Nika’s jaw dropped and she bristled. She was about to give him a proper tongue-lashing, then realized the edges of Creed’s mouth had twitched upward, his eyes had softened. Even so, she glared and said “Meanie! I think you’ll be making your own coffee from now on, thank you very much.” If she’d had something to throw at him, she would’ve.
He snorted, unfazed as usual. “We don’t know this territory. We need to find this bloke before…” Nika watched as the gentleness was pressed from his face. “Before more bad things happen. I’ll need a tracker, and I’ll find one in Chloride. A native of these parts, and a man with and ancient ken of the land.”
“Yer indeed. An Apache. Out there,” he thumbed at the darkness to the north, “I saw him in my dream. In the vision, he was… a knife. He shouldn’t be hard to find.”
“A knife? I don’t follow…”
Creeed simply cleared his throat, then grabbed a hunk of wood and plopped it onto the embers.
“But you don’t like it do you? Needing other folk’s help?” The question was past her lips, and she immediately regretted it.
The muscles in Creed’s jaw danced. Again, all the answer he was going to give. No, he didn’t like it. But there was more to it than a simple disdain for want of help. Something deeper disturbed him. Probably something to do with ‘all hell breaking loose.’ She’d be patient, even if she was terrified. She knew him well enough to know he wouldn’t tell her until he was ready.
His eyes were fixed onto the lonely flame that had caught hold of the fire’s recent addition, but she suspected that wasn’t what he was looking at. He was far away again.
Creed surprised her then, when he said, “When I dream, like tonight… it gives me a glimpse of things. I see events yet to happen, folks I’ll meet, or need to meet. I saw us in a posse, so I know we’ll gather one. Whether I think we’ll need one or not is irrelevant. I saw it, and it will be so. We’ll need horses too, for we were riding in my dream.”
Creed’s face darkened, as though the fire guttered out. His hand found stubble, and he worked at his jaw.
“Button,” he whispered, his voice crackling as if in league with the campfire, “these visions come at a cost.
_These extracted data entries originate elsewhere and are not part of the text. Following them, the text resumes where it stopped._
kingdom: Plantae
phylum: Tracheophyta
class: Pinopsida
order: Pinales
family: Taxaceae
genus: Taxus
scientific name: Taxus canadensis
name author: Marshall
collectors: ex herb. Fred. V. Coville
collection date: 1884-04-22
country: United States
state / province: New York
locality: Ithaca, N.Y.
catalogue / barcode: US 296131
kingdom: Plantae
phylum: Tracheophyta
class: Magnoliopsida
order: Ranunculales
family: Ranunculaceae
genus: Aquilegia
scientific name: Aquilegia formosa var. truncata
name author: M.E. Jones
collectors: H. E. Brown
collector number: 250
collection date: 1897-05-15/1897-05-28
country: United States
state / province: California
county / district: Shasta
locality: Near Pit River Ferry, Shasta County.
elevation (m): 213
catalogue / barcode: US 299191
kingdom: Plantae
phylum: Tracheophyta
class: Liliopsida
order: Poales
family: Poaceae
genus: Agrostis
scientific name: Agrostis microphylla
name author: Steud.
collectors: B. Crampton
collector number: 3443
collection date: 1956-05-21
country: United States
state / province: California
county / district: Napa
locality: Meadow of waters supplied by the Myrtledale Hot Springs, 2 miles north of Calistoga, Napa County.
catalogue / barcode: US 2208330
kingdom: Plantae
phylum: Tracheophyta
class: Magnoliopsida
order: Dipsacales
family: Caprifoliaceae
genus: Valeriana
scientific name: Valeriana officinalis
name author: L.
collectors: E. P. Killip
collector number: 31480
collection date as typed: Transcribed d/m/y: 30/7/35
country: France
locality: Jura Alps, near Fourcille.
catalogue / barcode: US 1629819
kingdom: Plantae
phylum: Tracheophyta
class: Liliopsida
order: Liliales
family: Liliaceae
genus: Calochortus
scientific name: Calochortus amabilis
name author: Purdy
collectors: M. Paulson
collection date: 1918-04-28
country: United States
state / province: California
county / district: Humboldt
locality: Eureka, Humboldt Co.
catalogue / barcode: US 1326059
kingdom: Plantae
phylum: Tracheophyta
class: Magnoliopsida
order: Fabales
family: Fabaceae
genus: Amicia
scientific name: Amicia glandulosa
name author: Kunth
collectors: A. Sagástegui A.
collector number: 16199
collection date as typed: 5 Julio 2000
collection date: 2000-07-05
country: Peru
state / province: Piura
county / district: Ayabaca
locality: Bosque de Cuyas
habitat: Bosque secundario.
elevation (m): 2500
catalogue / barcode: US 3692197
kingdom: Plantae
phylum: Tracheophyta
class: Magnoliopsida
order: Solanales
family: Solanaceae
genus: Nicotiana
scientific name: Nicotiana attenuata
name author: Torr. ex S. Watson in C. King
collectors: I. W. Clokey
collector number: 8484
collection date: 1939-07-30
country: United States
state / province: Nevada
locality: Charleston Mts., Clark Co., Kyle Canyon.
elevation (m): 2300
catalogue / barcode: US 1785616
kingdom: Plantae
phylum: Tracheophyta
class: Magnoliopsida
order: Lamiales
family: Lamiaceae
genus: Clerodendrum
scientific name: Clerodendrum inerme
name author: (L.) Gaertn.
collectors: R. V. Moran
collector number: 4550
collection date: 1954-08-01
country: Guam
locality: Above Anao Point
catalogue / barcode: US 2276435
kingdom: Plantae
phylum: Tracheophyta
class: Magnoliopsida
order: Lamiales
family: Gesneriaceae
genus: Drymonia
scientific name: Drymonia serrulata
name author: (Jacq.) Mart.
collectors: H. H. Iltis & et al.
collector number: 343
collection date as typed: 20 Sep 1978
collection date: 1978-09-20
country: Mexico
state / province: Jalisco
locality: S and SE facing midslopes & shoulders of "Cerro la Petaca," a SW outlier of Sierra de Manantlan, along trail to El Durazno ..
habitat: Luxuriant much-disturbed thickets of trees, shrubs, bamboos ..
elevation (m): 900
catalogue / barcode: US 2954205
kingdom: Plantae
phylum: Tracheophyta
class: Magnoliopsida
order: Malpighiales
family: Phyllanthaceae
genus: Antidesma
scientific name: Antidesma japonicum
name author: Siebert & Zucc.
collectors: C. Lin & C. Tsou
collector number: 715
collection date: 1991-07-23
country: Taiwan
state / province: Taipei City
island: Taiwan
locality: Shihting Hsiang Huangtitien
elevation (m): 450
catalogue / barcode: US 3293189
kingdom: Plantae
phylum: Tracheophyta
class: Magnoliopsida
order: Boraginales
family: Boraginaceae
And if I am not careful…” He was so faraway now. “I am concerned that I touched something tonight. Something terrible.”
Unease rifled through Nika’s insides at the mention of it. “What?” she asked, not wanting to know, but understanding that it was important nonetheless.
He slowly shook his head. “I wish I knew. But I think whatever it was, it had to do with this fellow and his penchant for death and destruction. And…”
Creed bit his lip, and, pulling his gaze from the fire with a will, peered at Nika. Her shivers redoubled.
“I’m fairly sure it saw me looking for it.”
“It? You mean who, don’t you? The murderer we are going to stop by Beltane.”
“No. I mean it. ‘It’ is terrible, and ‘it’ has a will. But ‘it’ is not from here, I fear. It lurks in a place beyond. A place where in six days the membrane between our world and its will be vulnerably thin.”
“The rest,” he said grimly, “is best kept close to the vest.”
Nika sighed. “Like always,” she chided gently.
Creed nodded. “Like always.”
His eyes twinkled then, for the first time since his return. His smile opened up, and he favored her with those tobacco yellow, slightly crooked teeth. He could be so very pleasant when he tried. And so handsome.
The hoot of an owl floated over the camp and broke the stillness, reassuring them they were not alone on this bleak, stark night.